== Exercise details ==
Transcribe all the entries that follow, leaving nothing out.

== Records supplied ==
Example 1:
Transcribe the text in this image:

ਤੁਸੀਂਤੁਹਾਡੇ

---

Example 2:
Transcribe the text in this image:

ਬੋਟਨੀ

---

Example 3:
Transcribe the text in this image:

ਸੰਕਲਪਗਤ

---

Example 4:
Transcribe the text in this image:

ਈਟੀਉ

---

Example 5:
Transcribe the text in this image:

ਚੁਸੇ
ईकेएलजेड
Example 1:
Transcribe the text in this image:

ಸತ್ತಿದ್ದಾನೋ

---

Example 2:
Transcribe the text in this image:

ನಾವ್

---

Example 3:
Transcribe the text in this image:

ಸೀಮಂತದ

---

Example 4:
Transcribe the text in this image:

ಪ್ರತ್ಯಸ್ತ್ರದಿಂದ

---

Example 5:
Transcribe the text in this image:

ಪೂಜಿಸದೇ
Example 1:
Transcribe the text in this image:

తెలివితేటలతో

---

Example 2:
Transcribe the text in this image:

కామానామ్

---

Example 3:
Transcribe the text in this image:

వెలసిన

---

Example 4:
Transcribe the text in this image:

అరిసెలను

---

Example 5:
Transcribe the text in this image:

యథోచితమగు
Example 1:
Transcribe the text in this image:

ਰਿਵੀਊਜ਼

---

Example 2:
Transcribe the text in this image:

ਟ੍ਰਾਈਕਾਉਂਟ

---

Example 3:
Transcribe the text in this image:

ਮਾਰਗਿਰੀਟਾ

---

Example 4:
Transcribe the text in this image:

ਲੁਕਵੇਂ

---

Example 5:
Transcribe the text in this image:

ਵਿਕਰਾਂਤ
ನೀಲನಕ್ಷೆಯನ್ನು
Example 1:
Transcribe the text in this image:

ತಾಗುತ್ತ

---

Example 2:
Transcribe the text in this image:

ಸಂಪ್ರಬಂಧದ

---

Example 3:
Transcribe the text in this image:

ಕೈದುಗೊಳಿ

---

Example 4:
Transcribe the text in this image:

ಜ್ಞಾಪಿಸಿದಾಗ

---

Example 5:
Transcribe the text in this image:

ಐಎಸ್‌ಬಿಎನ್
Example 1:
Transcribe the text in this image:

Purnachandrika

== Output below ==
Example 1:
Transcribe the text in this image:

ਤੁਸੀਂਤੁਹਾਡੇ

---

Example 2:
Transcribe the text in this image:

ਬੋਟਨੀ

---

Example 3:
Transcribe the text in this image:

ਸੰਕਲਪਗਤ

---

Example 4:
Transcribe the text in this image:

ਈਟੀਉ

---

Example 5:
Transcribe the text in this image:

ਚੁਸੇ
ईकेएलजेड
Example 1:
Transcribe the text in this image:

ಸತ್ತಿದ್ದಾನೋ

---

Example 2:
Transcribe the text in this image:

ನಾವ್

---

Example 3:
Transcribe the text in this image:

ಸೀಮಂತದ

---

Example 4:
Transcribe the text in this image:

ಪ್ರತ್ಯಸ್ತ್ರದಿಂದ

---

Example 5:
Transcribe the text in this image:

ಪೂಜಿಸದೇ
Example 1:
Transcribe the text in this image:

తెలివితేటలతో

---

Example 2:
Transcribe the text in this image:

కామానామ్

---

Example 3:
Transcribe the text in this image:

వెలసిన

---

Example 4:
Transcribe the text in this image:

అరిసెలను

---

Example 5:
Transcribe the text in this image:

యథోచితమగు
Example 1:
Transcribe the text in this image:

ਰਿਵੀਊਜ਼

---

Example 2:
Transcribe the text in this image:

ਟ੍ਰਾਈਕਾਉਂਟ

---

Example 3:
Transcribe the text in this image:

ਮਾਰਗਿਰੀਟਾ

---

Example 4:
Transcribe the text in this image:

ਲੁਕਵੇਂ

---

Example 5:
Transcribe the text in this image:

ਵਿਕਰਾਂਤ
ನೀಲನಕ್ಷೆಯನ್ನು
Example 1:
Transcribe the text in this image:

ತಾಗುತ್ತ

---

Example 2:
Transcribe the text in this image:

ಸಂಪ್ರಬಂಧದ

---

Example 3:
Transcribe the text in this image:

ಕೈದುಗೊಳಿ

---

Example 4:
Transcribe the text in this image:

ಜ್ಞಾಪಿಸಿದಾಗ

---

Example 5:
Transcribe the text in this image:

ಐಎಸ್‌ಬಿಎನ್
Example 1:
Transcribe the text in this image:

Purnachandrika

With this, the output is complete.